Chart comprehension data
*-*-*
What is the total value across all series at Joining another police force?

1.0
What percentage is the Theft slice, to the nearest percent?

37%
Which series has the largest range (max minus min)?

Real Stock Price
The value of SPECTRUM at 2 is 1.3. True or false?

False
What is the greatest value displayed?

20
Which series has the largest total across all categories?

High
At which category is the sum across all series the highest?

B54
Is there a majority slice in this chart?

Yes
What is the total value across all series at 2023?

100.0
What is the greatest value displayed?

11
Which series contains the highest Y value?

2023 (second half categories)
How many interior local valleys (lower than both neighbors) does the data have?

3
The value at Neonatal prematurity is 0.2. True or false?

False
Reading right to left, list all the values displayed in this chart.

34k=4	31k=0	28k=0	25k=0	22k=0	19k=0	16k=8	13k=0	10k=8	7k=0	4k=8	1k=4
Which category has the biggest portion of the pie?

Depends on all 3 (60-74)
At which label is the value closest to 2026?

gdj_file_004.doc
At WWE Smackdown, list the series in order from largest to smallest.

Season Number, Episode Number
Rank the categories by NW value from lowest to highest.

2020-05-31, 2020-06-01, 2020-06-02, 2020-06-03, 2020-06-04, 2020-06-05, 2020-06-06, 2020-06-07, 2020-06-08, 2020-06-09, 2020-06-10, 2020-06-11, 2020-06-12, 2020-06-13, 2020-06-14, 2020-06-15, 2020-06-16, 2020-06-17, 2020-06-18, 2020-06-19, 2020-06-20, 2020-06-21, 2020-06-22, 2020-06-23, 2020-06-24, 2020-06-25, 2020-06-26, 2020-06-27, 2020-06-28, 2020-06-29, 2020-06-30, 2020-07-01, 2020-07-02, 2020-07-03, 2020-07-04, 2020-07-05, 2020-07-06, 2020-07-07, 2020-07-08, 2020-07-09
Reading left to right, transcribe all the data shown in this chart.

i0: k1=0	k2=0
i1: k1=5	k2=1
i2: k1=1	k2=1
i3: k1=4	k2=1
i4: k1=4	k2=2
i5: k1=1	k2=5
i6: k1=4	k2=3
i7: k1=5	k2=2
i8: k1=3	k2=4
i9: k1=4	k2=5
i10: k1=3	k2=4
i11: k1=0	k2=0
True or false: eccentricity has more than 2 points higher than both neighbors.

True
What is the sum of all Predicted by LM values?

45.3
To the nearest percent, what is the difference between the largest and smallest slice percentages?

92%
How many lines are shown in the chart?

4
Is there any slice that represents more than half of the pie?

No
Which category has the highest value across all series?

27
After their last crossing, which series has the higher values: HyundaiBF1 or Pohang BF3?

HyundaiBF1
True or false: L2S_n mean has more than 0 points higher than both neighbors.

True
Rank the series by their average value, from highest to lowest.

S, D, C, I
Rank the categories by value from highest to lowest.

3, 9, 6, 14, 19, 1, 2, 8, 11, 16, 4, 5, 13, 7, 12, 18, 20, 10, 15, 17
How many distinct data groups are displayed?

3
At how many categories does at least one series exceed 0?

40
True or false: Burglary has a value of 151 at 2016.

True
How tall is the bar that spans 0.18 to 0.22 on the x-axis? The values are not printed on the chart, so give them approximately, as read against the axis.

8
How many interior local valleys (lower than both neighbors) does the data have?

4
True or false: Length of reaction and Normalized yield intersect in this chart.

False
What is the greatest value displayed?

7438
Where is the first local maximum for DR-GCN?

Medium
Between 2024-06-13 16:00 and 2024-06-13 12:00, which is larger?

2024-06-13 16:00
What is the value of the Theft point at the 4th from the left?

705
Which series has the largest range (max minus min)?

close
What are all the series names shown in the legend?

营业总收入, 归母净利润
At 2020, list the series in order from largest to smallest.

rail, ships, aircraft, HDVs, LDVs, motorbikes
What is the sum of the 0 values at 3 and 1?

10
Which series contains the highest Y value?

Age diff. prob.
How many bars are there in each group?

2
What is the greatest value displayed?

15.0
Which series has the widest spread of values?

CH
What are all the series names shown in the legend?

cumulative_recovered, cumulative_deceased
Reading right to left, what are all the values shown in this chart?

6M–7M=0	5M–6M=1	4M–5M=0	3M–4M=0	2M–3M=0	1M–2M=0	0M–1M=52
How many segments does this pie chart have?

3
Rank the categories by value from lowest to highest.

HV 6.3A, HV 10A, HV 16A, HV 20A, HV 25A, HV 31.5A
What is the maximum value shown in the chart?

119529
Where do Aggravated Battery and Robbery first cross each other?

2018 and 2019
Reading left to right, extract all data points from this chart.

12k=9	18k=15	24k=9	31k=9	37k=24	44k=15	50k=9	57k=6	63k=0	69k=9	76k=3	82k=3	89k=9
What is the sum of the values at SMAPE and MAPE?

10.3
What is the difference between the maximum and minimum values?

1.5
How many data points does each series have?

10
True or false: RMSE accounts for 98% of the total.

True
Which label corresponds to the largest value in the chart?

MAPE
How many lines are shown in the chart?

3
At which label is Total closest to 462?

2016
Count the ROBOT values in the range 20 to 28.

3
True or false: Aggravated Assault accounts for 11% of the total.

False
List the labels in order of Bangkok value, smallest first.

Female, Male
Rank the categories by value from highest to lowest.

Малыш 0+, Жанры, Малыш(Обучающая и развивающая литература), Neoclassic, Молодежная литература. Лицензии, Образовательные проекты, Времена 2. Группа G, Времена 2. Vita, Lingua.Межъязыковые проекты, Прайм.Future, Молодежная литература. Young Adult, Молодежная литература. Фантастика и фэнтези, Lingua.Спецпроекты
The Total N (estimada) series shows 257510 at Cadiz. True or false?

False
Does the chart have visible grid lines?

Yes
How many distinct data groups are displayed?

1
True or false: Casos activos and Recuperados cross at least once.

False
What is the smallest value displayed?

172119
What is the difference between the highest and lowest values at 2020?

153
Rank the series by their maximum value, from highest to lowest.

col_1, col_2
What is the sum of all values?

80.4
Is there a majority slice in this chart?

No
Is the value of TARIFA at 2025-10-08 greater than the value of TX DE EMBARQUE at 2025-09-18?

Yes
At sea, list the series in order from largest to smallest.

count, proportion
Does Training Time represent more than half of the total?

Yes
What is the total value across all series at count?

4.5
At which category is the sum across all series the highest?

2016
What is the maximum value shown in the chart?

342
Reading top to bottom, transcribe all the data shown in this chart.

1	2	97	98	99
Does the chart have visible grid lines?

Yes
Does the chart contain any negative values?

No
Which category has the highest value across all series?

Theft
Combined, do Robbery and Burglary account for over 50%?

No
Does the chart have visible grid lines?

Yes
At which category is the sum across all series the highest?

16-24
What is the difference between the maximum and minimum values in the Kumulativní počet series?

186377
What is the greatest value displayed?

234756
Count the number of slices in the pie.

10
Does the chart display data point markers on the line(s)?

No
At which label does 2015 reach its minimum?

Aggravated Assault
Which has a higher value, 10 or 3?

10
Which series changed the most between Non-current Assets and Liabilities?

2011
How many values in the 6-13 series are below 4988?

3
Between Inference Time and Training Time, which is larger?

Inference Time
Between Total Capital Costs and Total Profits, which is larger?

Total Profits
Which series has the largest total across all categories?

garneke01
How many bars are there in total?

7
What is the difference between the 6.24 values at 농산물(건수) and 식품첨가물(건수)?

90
*-*-*
_Directions_. Retype every row above word for word, keeping each one unchanged.

_Exercise answer_.
What is the total value across all series at Joining another police force?

1.0
What percentage is the Theft slice, to the nearest percent?

37%
Which series has the largest range (max minus min)?

Real Stock Price
The value of SPECTRUM at 2 is 1.3. True or false?

False
What is the greatest value displayed?

20
Which series has the largest total across all categories?

High
At which category is the sum across all series the highest?

B54
Is there a majority slice in this chart?

Yes
What is the total value across all series at 2023?

100.0
What is the greatest value displayed?

11
Which series contains the highest Y value?

2023 (second half categories)
How many interior local valleys (lower than both neighbors) does the data have?

3
The value at Neonatal prematurity is 0.2. True or false?

False
Reading right to left, list all the values displayed in this chart.

34k=4	31k=0	28k=0	25k=0	22k=0	19k=0	16k=8	13k=0	10k=8	7k=0	4k=8	1k=4
Which category has the biggest portion of the pie?

Depends on all 3 (60-74)
At which label is the value closest to 2026?

gdj_file_004.doc
At WWE Smackdown, list the series in order from largest to smallest.

Season Number, Episode Number
Rank the categories by NW value from lowest to highest.

2020-05-31, 2020-06-01, 2020-06-02, 2020-06-03, 2020-06-04, 2020-06-05, 2020-06-06, 2020-06-07, 2020-06-08, 2020-06-09, 2020-06-10, 2020-06-11, 2020-06-12, 2020-06-13, 2020-06-14, 2020-06-15, 2020-06-16, 2020-06-17, 2020-06-18, 2020-06-19, 2020-06-20, 2020-06-21, 2020-06-22, 2020-06-23, 2020-06-24, 2020-06-25, 2020-06-26, 2020-06-27, 2020-06-28, 2020-06-29, 2020-06-30, 2020-07-01, 2020-07-02, 2020-07-03, 2020-07-04, 2020-07-05, 2020-07-06, 2020-07-07, 2020-07-08, 2020-07-09
Reading left to right, transcribe all the data shown in this chart.

i0: k1=0	k2=0
i1: k1=5	k2=1
i2: k1=1	k2=1
i3: k1=4	k2=1
i4: k1=4	k2=2
i5: k1=1	k2=5
i6: k1=4	k2=3
i7: k1=5	k2=2
i8: k1=3	k2=4
i9: k1=4	k2=5
i10: k1=3	k2=4
i11: k1=0	k2=0
True or false: eccentricity has more than 2 points higher than both neighbors.

True
What is the sum of all Predicted by LM values?

45.3
To the nearest percent, what is the difference between the largest and smallest slice percentages?

92%
How many lines are shown in the chart?

4
Is there any slice that represents more than half of the pie?

No
Which category has the highest value across all series?

27
After their last crossing, which series has the higher values: HyundaiBF1 or Pohang BF3?

HyundaiBF1
True or false: L2S_n mean has more than 0 points higher than both neighbors.

True
Rank the series by their average value, from highest to lowest.

S, D, C, I
Rank the categories by value from highest to lowest.

3, 9, 6, 14, 19, 1, 2, 8, 11, 16, 4, 5, 13, 7, 12, 18, 20, 10, 15, 17
How many distinct data groups are displayed?

3
At how many categories does at least one series exceed 0?

40
True or false: Burglary has a value of 151 at 2016.

True
How tall is the bar that spans 0.18 to 0.22 on the x-axis? The values are not printed on the chart, so give them approximately, as read against the axis.

8
How many interior local valleys (lower than both neighbors) does the data have?

4
True or false: Length of reaction and Normalized yield intersect in this chart.

False
What is the greatest value displayed?

7438
Where is the first local maximum for DR-GCN?

Medium
Between 2024-06-13 16:00 and 2024-06-13 12:00, which is larger?

2024-06-13 16:00
What is the value of the Theft point at the 4th from the left?

705
Which series has the largest range (max minus min)?

close
What are all the series names shown in the legend?

营业总收入, 归母净利润
At 2020, list the series in order from largest to smallest.

rail, ships, aircraft, HDVs, LDVs, motorbikes
What is the sum of the 0 values at 3 and 1?

10
Which series contains the highest Y value?

Age diff. prob.
How many bars are there in each group?

2
What is the greatest value displayed?

15.0
Which series has the widest spread of values?

CH
What are all the series names shown in the legend?

cumulative_recovered, cumulative_deceased
Reading right to left, what are all the values shown in this chart?

6M–7M=0	5M–6M=1	4M–5M=0	3M–4M=0	2M–3M=0	1M–2M=0	0M–1M=52
How many segments does this pie chart have?

3
Rank the categories by value from lowest to highest.

HV 6.3A, HV 10A, HV 16A, HV 20A, HV 25A, HV 31.5A
What is the maximum value shown in the chart?

119529
Where do Aggravated Battery and Robbery first cross each other?

2018 and 2019
Reading left to right, extract all data points from this chart.

12k=9	18k=15	24k=9	31k=9	37k=24	44k=15	50k=9	57k=6	63k=0	69k=9	76k=3	82k=3	89k=9
What is the sum of the values at SMAPE and MAPE?

10.3
What is the difference between the maximum and minimum values?

1.5
How many data points does each series have?

10
True or false: RMSE accounts for 98% of the total.

True
Which label corresponds to the largest value in the chart?

MAPE
How many lines are shown in the chart?

3
At which label is Total closest to 462?

2016
Count the ROBOT values in the range 20 to 28.

3
True or false: Aggravated Assault accounts for 11% of the total.

False
List the labels in order of Bangkok value, smallest first.

Female, Male
Rank the categories by value from highest to lowest.

Малыш 0+, Жанры, Малыш(Обучающая и развивающая литература), Neoclassic, Молодежная литература. Лицензии, Образовательные проекты, Времена 2. Группа G, Времена 2. Vita, Lingua.Межъязыковые проекты, Прайм.Future, Молодежная литература. Young Adult, Молодежная литература. Фантастика и фэнтези, Lingua.Спецпроекты
The Total N (estimada) series shows 257510 at Cadiz. True or false?

False
Does the chart have visible grid lines?

Yes
How many distinct data groups are displayed?

1
True or false: Casos activos and Recuperados cross at least once.

False
What is the smallest value displayed?

172119
What is the difference between the highest and lowest values at 2020?

153
Rank the series by their maximum value, from highest to lowest.

col_1, col_2
What is the sum of all values?

80.4
Is there a majority slice in this chart?

No
Is the value of TARIFA at 2025-10-08 greater than the value of TX DE EMBARQUE at 2025-09-18?

Yes
At sea, list the series in order from largest to smallest.

count, proportion
Does Training Time represent more than half of the total?

Yes
What is the total value across all series at count?

4.5
At which category is the sum across all series the highest?

2016
What is the maximum value shown in the chart?

342
Reading top to bottom, transcribe all the data shown in this chart.

1	2	97	98	99
Does the chart have visible grid lines?

Yes
Does the chart contain any negative values?

No
Which category has the highest value across all series?

Theft
Combined, do Robbery and Burglary account for over 50%?

No
Does the chart have visible grid lines?

Yes
At which category is the sum across all series the highest?

16-24
What is the difference between the maximum and minimum values in the Kumulativní počet series?

186377
What is the greatest value displayed?

234756
Count the number of slices in the pie.

10
Does the chart display data point markers on the line(s)?

No
At which label does 2015 reach its minimum?

Aggravated Assault
Which has a higher value, 10 or 3?

10
Which series changed the most between Non-current Assets and Liabilities?

2011
How many values in the 6-13 series are below 4988?

3
Between Inference Time and Training Time, which is larger?

Inference Time
Between Total Capital Costs and Total Profits, which is larger?

Total Profits
Which series has the largest total across all categories?

garneke01
How many bars are there in total?

7
What is the difference between the 6.24 values at 농산물(건수) and 식품첨가물(건수)?

90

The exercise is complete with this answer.